§ **Job**: Copy out every line in the material below that contains the string "offsetDistance". Case counts, so skip any line where it appears only with different capitalization.

[Data for this task start]

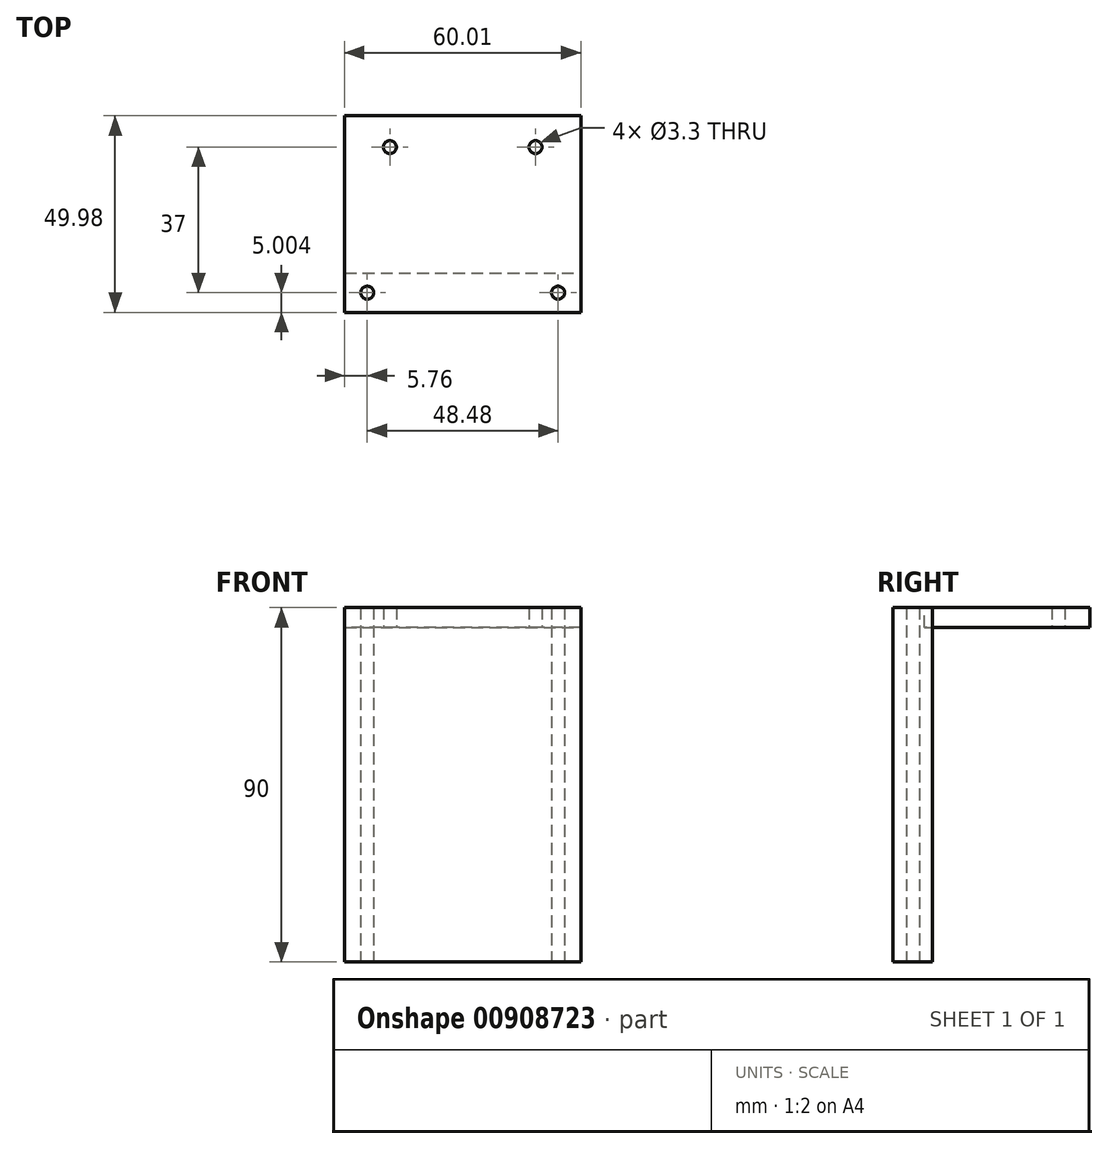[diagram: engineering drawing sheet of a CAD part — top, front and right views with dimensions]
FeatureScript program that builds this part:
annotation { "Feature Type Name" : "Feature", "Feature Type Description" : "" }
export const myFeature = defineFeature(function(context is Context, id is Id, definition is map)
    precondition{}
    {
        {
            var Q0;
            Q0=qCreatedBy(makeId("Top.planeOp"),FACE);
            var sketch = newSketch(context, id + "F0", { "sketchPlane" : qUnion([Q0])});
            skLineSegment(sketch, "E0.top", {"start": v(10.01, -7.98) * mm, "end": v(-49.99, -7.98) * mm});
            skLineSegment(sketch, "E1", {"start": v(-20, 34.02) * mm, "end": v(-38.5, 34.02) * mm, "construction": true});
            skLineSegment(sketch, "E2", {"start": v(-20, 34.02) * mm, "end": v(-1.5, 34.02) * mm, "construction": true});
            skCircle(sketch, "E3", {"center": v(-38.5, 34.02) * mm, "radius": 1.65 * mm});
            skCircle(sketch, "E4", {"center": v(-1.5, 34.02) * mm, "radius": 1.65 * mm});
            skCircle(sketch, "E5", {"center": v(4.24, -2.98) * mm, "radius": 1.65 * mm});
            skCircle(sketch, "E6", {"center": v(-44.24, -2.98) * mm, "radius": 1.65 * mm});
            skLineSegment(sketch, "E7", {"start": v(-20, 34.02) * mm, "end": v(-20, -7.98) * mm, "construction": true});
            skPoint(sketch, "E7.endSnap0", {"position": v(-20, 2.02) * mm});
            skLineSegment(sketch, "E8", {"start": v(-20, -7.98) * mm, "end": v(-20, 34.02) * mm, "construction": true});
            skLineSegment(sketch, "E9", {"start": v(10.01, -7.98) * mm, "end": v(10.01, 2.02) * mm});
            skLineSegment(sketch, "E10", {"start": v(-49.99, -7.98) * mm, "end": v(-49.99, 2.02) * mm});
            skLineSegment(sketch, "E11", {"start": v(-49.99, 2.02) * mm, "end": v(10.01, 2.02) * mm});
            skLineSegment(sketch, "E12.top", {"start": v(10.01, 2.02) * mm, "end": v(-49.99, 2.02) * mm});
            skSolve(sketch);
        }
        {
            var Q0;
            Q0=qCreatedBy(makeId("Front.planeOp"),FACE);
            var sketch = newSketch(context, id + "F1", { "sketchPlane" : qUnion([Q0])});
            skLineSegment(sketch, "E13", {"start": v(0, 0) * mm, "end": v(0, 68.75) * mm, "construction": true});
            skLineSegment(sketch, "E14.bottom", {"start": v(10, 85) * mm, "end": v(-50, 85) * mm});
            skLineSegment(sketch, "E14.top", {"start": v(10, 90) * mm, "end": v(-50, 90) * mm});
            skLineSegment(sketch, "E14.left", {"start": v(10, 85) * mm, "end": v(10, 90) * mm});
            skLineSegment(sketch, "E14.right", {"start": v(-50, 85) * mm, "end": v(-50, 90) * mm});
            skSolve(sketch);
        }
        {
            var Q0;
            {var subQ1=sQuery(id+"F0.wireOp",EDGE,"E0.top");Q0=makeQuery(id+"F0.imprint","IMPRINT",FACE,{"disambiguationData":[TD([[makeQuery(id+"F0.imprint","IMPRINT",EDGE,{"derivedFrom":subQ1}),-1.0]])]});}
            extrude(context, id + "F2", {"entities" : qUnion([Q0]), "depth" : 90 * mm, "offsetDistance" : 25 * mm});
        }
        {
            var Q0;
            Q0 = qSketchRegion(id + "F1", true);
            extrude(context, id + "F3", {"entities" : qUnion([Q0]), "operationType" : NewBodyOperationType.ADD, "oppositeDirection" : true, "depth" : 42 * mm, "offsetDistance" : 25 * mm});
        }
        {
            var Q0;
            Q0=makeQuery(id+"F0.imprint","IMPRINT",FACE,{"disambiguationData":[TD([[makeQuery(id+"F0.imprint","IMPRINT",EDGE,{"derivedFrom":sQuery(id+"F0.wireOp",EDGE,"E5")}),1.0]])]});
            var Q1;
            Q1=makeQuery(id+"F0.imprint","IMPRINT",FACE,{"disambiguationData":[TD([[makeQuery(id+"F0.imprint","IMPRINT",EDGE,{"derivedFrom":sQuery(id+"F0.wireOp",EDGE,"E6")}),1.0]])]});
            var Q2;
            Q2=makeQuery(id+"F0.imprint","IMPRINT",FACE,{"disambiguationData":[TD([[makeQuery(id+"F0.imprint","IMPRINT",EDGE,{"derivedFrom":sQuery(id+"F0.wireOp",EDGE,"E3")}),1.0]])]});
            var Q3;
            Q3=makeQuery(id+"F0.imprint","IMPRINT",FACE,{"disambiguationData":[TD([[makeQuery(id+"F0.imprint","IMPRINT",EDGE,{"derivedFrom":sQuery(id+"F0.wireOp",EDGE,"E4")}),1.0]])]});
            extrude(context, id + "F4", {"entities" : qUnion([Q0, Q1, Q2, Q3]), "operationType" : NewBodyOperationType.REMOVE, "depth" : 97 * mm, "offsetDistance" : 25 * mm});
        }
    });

[Data for this task end]
[Data for this task start]

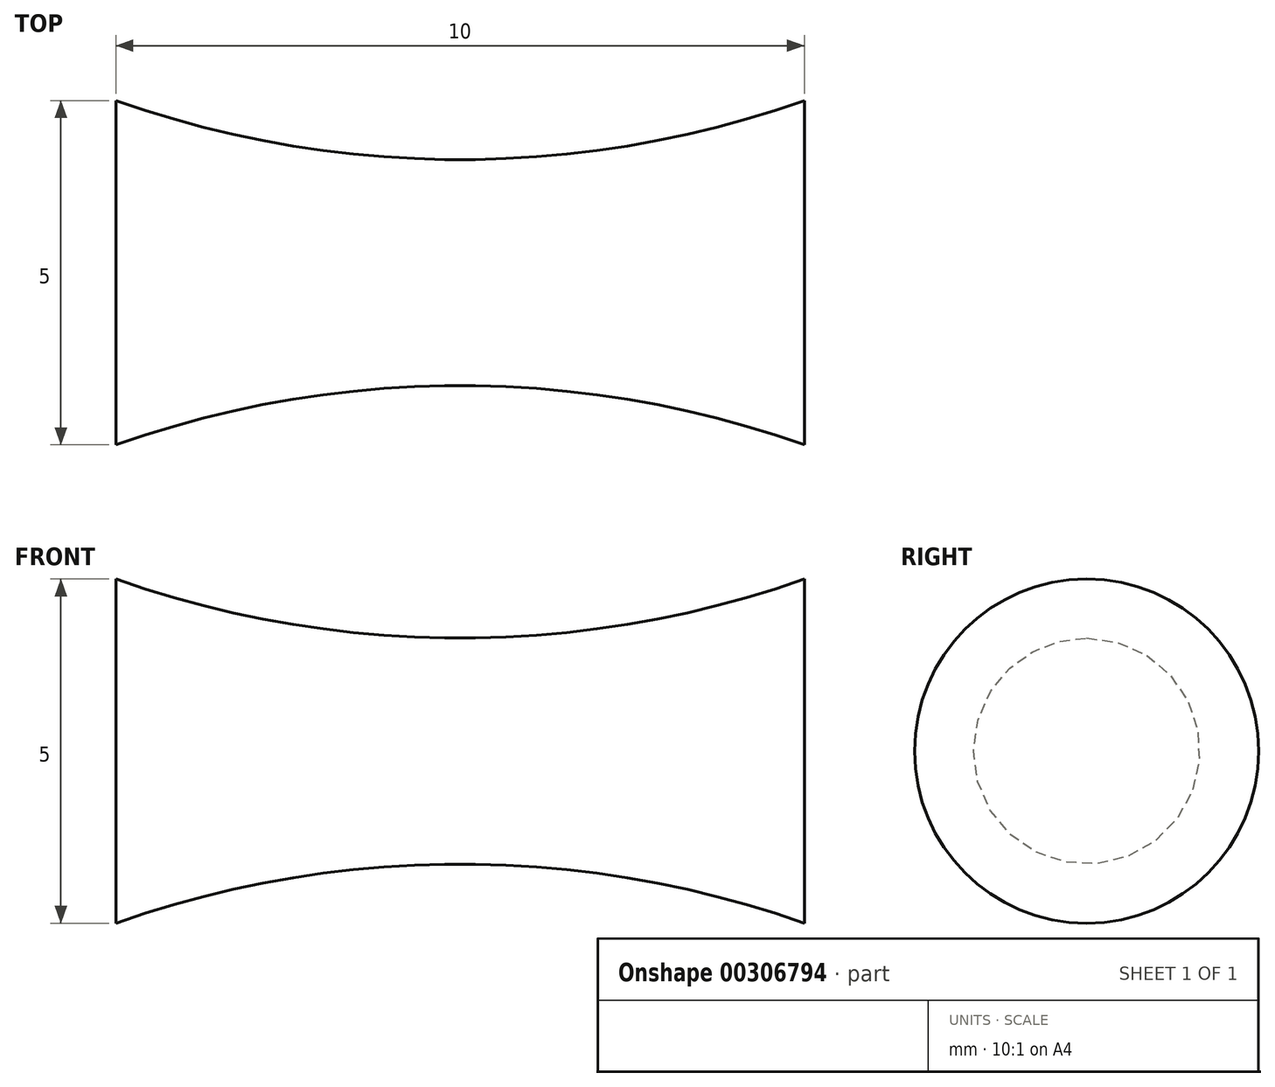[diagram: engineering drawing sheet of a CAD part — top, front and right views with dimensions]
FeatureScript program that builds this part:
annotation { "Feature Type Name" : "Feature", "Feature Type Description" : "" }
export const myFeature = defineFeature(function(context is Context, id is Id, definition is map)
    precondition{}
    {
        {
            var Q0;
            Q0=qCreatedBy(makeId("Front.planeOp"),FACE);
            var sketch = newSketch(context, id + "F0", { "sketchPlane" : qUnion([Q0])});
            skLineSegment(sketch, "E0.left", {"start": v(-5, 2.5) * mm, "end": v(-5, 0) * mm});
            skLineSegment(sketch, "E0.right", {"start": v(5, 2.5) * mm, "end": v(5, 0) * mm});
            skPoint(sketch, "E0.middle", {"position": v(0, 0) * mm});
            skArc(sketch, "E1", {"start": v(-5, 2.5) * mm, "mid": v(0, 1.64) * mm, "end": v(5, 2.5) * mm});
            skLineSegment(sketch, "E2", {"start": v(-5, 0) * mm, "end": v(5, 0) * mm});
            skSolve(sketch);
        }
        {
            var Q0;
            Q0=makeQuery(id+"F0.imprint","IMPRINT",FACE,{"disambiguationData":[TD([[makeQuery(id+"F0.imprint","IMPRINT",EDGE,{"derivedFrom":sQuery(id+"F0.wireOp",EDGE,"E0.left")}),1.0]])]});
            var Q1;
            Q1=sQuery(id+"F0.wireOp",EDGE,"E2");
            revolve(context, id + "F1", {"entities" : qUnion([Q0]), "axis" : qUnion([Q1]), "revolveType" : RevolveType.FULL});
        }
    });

[Data for this task end]

§ **Written answer**:
            extrude(context, id + "F2", {"entities" : qUnion([Q0]), "depth" : 90 * mm, "offsetDistance" : 25 * mm});
            extrude(context, id + "F3", {"entities" : qUnion([Q0]), "operationType" : NewBodyOperationType.ADD, "oppositeDirection" : true, "depth" : 42 * mm, "offsetDistance" : 25 * mm});
            extrude(context, id + "F4", {"entities" : qUnion([Q0, Q1, Q2, Q3]), "operationType" : NewBodyOperationType.REMOVE, "depth" : 97 * mm, "offsetDistance" : 25 * mm});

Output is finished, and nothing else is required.